Just like New York, there are walk-up places in Vegas where you can line up each day and save with half-price tickets for that day's shows. (The two major vendors are Tix4Tonight and Tickets2Nite; see accompanying box.) The key to success? Go around 11 a.m. or after 5 p.m., when shows might release more tickets. Expect to wait.

"They can be pretty potent," said Curtis. "You never know what is going to show up," he said.

Another insider tip: If you are flexible, go to the hotel where your favorite show is playing and check out the line for cancellation tickets, where they might have tickets to release. This is a good strategy midweek, Curtis said, and on the plus side you could get excellent locations, even front-row seats.

If you are planning to gamble, you may lose big, but you may get some tickets out of it. Casinos control their shows' ticket inventory and make sure their high rollers are taken care of.

If you plan to spend a fair amount of time at the tables or slots, call VIP services and ask what the requirements are for getting a comped ticket or a line pass that allows you to go straight to the VIP entrance.

Independent brokers are another way to go. Check out www.ticketnetworkdirect.com or www.stubhub.com. There are also other reputable online ticket brokers such as www.vegastickets.com, www.lasvegasshows.com and the Ticket Co., www.tickco.com, a third-party firm that buys and resells tickets on the secondary market.

But wherever you buy, make sure your seller is reputable. It's no good saving $20 on a ticket just to find out it is worthless.

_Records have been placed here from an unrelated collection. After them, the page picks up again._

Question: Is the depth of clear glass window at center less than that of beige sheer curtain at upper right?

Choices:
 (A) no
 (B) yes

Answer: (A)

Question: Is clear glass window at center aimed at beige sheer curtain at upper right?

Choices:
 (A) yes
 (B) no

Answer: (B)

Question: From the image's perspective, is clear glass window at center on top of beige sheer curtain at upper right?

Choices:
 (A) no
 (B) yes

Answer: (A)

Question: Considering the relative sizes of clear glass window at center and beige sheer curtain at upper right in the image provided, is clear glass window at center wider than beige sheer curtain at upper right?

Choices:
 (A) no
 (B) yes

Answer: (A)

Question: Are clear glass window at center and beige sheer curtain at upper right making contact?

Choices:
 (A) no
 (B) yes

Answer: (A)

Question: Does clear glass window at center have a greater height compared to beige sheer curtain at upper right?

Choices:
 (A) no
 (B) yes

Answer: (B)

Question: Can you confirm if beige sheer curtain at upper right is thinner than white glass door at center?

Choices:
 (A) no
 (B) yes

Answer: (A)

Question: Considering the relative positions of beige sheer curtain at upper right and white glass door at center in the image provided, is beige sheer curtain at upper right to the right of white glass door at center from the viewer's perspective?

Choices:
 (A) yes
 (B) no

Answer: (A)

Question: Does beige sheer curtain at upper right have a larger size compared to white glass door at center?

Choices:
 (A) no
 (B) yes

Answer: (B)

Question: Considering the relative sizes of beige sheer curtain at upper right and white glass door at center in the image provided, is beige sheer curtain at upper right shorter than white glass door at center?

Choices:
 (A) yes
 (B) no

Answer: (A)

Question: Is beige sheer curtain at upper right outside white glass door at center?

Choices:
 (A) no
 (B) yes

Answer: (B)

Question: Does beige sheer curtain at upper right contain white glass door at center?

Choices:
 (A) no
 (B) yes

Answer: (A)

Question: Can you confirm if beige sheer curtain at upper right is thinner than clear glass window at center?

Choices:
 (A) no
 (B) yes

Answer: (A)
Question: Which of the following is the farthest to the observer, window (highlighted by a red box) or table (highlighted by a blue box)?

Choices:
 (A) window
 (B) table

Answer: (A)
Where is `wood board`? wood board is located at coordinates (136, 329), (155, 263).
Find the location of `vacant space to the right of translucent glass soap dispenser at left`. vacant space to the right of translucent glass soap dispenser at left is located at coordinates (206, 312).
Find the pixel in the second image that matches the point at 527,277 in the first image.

Be especially careful with online ticket trading sites such as EBay where you're buying from individuals.

So now that you're schooled on ticket strategies and the need to plan, here's a challenge:

You've already seen every one of the five Cirque du Soleil shows in Vegas, so you need to develop a ticket plan for 2010. That's when a possible Elvis-themed Cirque show could hit the Strip.

And Elvis and Vegas? There's nothing like it.